As Jonathan Bloomer, the former Prudential chief executive who has known him since his twenties, says: “There’s two things to remember about Malik. He was always very entrepreneurial, and when he builds relationships, he makes them to last.”
That stood him in good stead, as old clients from Credit Suisse said they would put work his way if he set up his own firm. Fenchurch was born.
Twelve years on, the business is thriving. Specialising in financial services has paid off as banks and insurers are forced by the raft of new regulations and capital requirements to sell businesses.
“Solvency II, Basel III, RDR, Mifid — you name it, all these new rules are making clients carry out a surgical examination of how their businesses make money and how much they make. The regulators are saying ‘you need to allocate more capital to this or that’ — so what looks profitable one day doesn’t look profitable the next day.”

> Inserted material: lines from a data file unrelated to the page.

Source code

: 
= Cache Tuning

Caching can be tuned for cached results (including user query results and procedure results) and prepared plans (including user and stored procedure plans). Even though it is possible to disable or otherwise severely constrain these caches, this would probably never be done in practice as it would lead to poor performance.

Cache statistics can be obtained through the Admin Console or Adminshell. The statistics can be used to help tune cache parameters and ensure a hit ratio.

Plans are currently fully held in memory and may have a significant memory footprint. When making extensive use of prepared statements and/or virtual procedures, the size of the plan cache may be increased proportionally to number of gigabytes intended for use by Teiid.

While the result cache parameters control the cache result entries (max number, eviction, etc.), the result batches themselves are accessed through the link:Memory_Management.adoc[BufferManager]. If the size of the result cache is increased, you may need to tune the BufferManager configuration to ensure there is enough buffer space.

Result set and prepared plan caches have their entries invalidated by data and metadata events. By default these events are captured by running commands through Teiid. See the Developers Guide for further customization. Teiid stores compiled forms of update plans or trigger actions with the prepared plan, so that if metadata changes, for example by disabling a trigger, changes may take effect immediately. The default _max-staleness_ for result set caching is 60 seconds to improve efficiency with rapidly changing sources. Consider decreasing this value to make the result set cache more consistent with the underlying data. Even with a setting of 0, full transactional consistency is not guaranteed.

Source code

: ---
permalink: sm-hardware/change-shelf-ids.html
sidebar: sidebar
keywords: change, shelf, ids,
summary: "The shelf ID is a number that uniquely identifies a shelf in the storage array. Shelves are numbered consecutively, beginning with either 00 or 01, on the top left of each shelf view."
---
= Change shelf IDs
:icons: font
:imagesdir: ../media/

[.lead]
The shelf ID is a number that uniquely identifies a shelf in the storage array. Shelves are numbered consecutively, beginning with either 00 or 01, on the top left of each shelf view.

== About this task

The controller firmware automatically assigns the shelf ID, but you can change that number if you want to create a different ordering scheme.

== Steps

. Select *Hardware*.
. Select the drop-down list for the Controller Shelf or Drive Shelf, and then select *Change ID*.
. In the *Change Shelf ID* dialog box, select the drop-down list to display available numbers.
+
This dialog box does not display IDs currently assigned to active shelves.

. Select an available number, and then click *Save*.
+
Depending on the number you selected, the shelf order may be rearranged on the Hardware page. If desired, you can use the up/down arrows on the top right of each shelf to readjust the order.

At a time when many M&A practitioners in other sectors are expecting a quiet year, Karim says: “Our pipeline is amazing.”
When pitching, Fenchurch is mostly up against the big investment banks — Goldman Sachs, Morgan Stanley, JPMorgan. But the perception of customers is that M&A teams there are under pressure to sell other products to the client during the transaction process.
“A home run for a big bank is where every part of the chain is involved in a transaction; debt, advice, foreign exchange, derivatives, onselling of some assets and maybe even co-investing. But here at Fenchurch, we’re the antithesis of that — we just do advice.”
Standard Life chairman Sir Gerry Grimstone, who has used Fenchurch on numerous deals over the past decade, says there is another reason why Karim’s customers go to him rather than a big investment bank.
“Financial services companies do not want other financial services companies poking their noses into their affairs. But with Malik, there’s no conflict of interest. You don’t need to worry about him sticking his nose in.”
So, what next for the partnership? Two of Karim’s co-founders, Simon Yun-Farmbrough and Kevin Cunningham, are leaving the business — notices of the shake-up went out to Companies House this week.
But four more of the Fenchurch team are today promoted to the new posts of senior managing director as Karim expands his top tier.
He himself is moving from chief executive to executive chairman. Current chairman Cliff Hampton is retiring. Karim denies this is part of his succession planning — “I’m only 55!” — but he is clearly paving the way for the next stage in Fenchurch’s development.
“This is just recognising we are a much bigger and more diverse business than we used to be. You know, I feel like a grandad — some of the guys who joined us when they were young are now becoming parents. I feel like I’ve been through a sort of marriage with them.”
His actual wedding was to Azmina, who’s also from an East African family, in 1995. Like Karim, she’s an Ismaili, the branch of Islam that follows the Aga Khan.
They met in an airport queue en route to the inauguration of the Aga Khan University in Pakistan and married a year later.
The couple are now in the process of ferrying their daughter around the country to look at universities. Their son is in his final weeks at Harrow and has a place at Oxford.
Given Karim’s tough start in life, I suggest he must feel pretty darned pleased to have provided so well for his own kids.
“Actually, I’ve never looked at it that way,” he responds. “The most important gift anybody can give their children is their love and attention, and my parents gave me that in bucketloads. I aspire to give the same to my kids: I don’t care about the material stuff, and they don’t either — that stuff is just noise.”
He’s right, of course. But looking at the million-dollar view from the 32nd floor, it’s hard not to marvel at how high he’s risen since the refugee camps of his youth.